[Aufgabe a]
Woran lag das Problem, das im Textauszug als gelöst gemeldet wird?

[Textauszug]
__________
Er findet also offenbar eine Klasse aus hibernate-annotations nicht. Allerdings ist die entsprechende Abhängigkeit in Maven gepflegt (Scope compile).

Woran könnte das liegen, dass er diese nicht findet? Spring findet er ja lustigerweise, also kanns ja nicht generell daran liegen, dass er alle Maven Dependencies nicht findet.

Google spuckt nix brauchbares aus. Weiss jemand weiter?

Grüße byto


----------



## byte (13. Jul 2009)

Problem gelöst. Es lag an einem Versionskonflikt bei slf4j.


----------



## maki (13. Jul 2009)

Bloss nicht aufgeben byto, M2 kann gar schön nerven am Anfang, aber wenn man den Dreh mal raus hat, kommt es nur noch selten zu bösen Überraschungen.

Hast du dir mal die Archteypes angesehen?
Da gibt es welche für Spring + Hibernate fertig, die kannst du als Beispiel verwenden


----------



## byte (13. Jul 2009)

Joa, hat mich schon einige Nerven gekostet, aber jetzt läufts eigentlich ganz gut. Ich kann das Projekt wie zuvor mit WTP internem Tomcat starten und Debuggen. Ich kann wie zuvor mit dem Test NG Plugin testen und Debuggen.
Nur irgendwie saugt er die Sourcen zu den Dependencies noch nicht mit, obwohl ich den Haken in den Einstellungen von m2 gemacht hab. :bahnhof:


----------



## maki (13. Jul 2009)

So mach ich das immer:
Rechtsklick aufs Projekt -> m2 -> download sources

Projekte nach Maven2 konvertieren ist nicht unbedingt angenehm, ehrlich gesagt zum abgewöhnen 
Bei neuen Projekten ist das etwas ganz anderes


----------
__________
[Aufgabe b]
Gib die Datensätze noch einmal wieder und tausche dabei „kingdom“ gegen „Reich“ aus, ohne sonst etwas zu ändern. Die Bilder lässt du dabei weg.

[Zu verwendende Daten]
__________
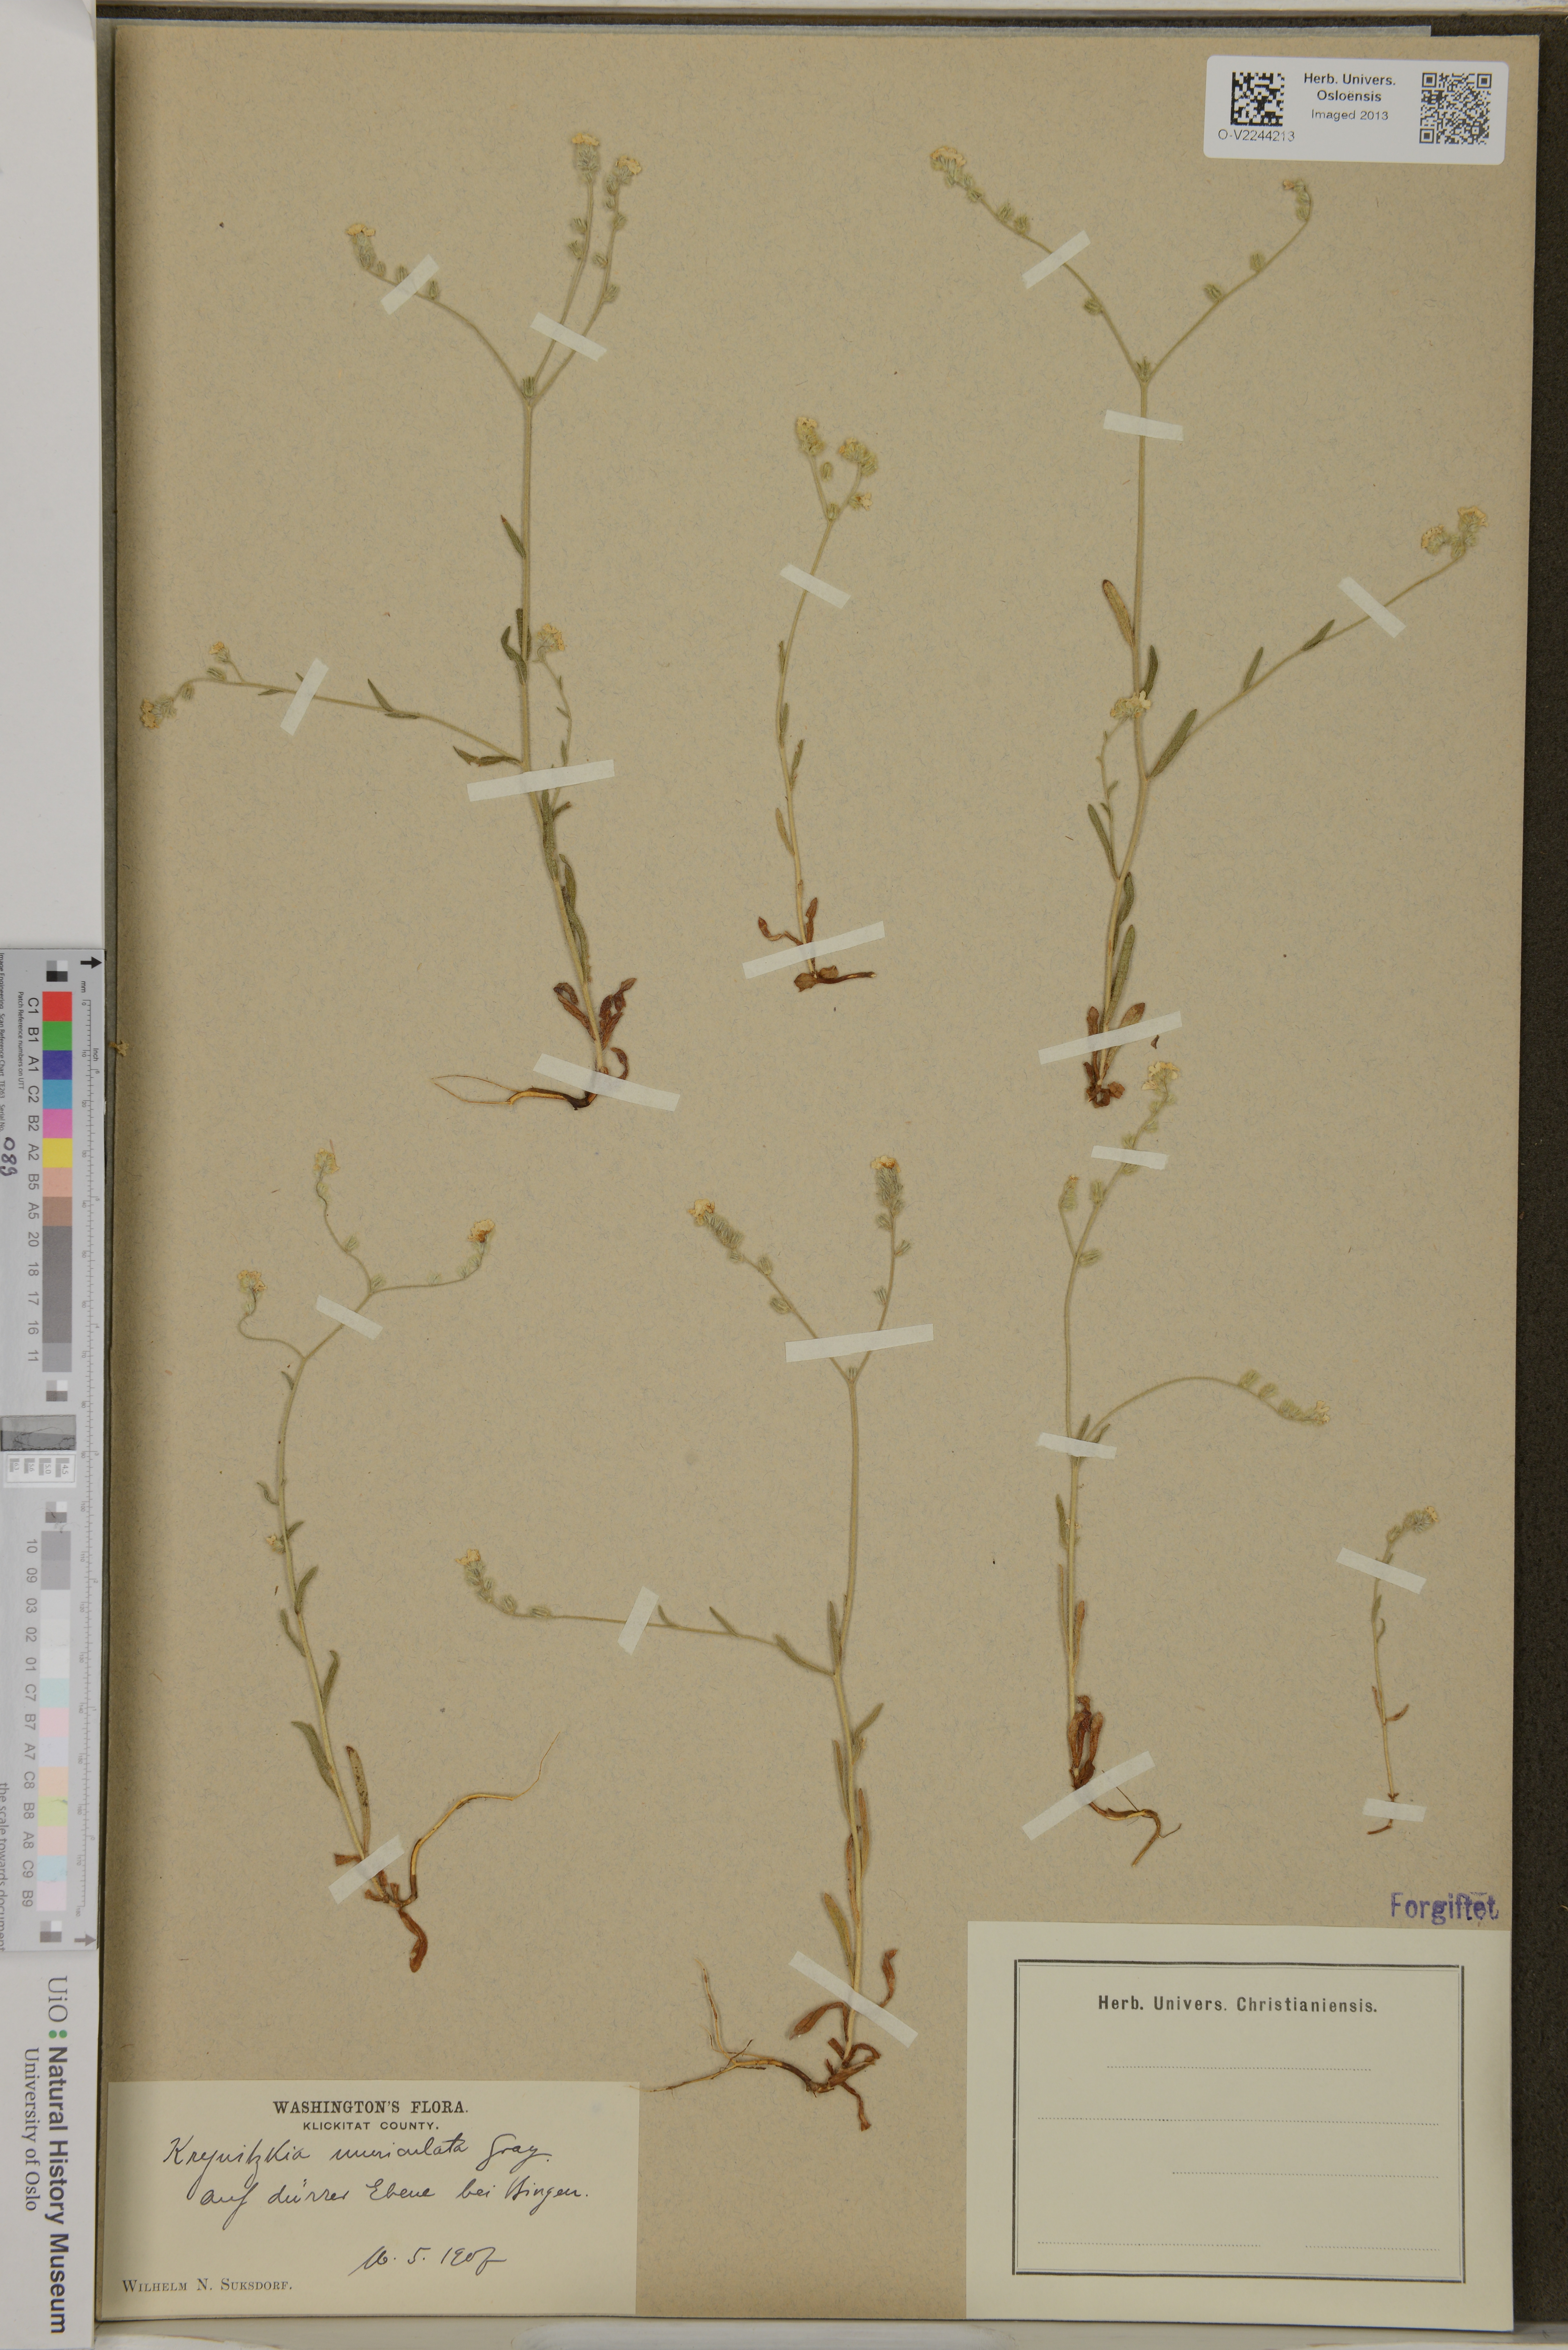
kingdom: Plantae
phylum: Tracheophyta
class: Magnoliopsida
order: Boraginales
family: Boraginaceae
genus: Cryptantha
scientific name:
__________
[Lösung a]
An einem Versionskonflikt bei slf4j.

[Lösung b]
Reich: Plantae
phylum: Tracheophyta
class: Magnoliopsida
order: Boraginales
family: Boraginaceae
genus: Cryptantha
scientific name:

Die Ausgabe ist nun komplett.